Тамара никак не могла понять, чего она просит. То ли не выдавать того, что эта женщина в рождественскую новолунную ночь увидела свою, а может, и ее, Тамарину, судьбу, счастье и беду, чего не дано видеть человеку. И не испугалась, пошла навстречу ей. То ли молчать, не выказывать, что в одну из ночей — ту ли рождественскую предвоенную, когда явился муж, или же другую, военную, когда налилась его кровью шашка, — смешались в голове этой женщины быль и небыль. Молчать, не выказывать никому суеверности ее, ее доброты и сочувствия к Марусе Кастрюк — ко всем, чьи судьбы исковерканы тем давним рождественским видением, так мрачно и неотвратимо исполнившимся.

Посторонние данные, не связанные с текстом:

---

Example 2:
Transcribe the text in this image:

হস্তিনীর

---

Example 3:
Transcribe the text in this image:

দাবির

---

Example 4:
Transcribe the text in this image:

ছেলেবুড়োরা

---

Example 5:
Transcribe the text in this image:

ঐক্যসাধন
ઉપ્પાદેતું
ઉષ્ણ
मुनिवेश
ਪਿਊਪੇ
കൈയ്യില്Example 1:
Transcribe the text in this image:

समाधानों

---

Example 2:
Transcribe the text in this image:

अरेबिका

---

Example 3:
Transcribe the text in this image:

А еще ей успелось подумать: куда это она попала — по деже с салом бегают змейки, из зеркала в человеческом облике выходят любовь и смерть, а давно умершие дед Архип и Ленька — живы. Живут в каком-то неведомом городе. Дед Архип водит поезда, а сопливого рыжего Леньку можно колотить по три раза на день. И тело объяла дремотная радость.

Но только решила она, что уже спит, и улыбнулась себе, как сна не стало, будто рукой сняло его. Тоскливо сжалось сердце. Сделалось не по себе от мягкой нормальной кровати, белых простыней. Отвыкла она уже от этого казенного уюта. Хлебнула воли. И как ни горька она была, все же в ее прежнем житье ощущалась самостоятельность. Сама себе хозяйка, ни на кого не полагалась, никому не кланялась и не жаловалась никому. А здесь надо привыкать к присмотру, привыкать снова жить на глазах. И все — от кроватей до бесплатной еды — будто ворованное, будто милостыня. Захотят — будут держать, кормить, поить, укладывать спать, а не захотят — и снова сама по себе...

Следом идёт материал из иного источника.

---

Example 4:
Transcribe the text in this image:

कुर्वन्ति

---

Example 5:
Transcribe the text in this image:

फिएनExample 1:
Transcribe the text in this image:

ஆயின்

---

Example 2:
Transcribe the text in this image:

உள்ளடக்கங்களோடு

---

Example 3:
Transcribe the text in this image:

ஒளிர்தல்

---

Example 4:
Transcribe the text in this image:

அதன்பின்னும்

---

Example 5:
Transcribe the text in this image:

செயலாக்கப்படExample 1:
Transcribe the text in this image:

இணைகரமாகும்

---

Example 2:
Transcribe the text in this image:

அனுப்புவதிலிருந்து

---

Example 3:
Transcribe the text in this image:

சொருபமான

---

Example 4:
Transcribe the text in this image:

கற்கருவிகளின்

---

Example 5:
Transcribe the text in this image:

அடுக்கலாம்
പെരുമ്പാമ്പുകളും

И будешь сама по себе, дай только время. В детдомах, детприемниках, колониях да и в тюрьмах все лишь гости. И в свой срок все из них уходят. Без возврата. Каждый в какой-то определенный день становится чужим. И никого не касается, что ты уже приросла к этим стенам, к этой пронумерованной мебели, проштемпелеванной одежде. Тебя списали отсюда, как списывают мебель.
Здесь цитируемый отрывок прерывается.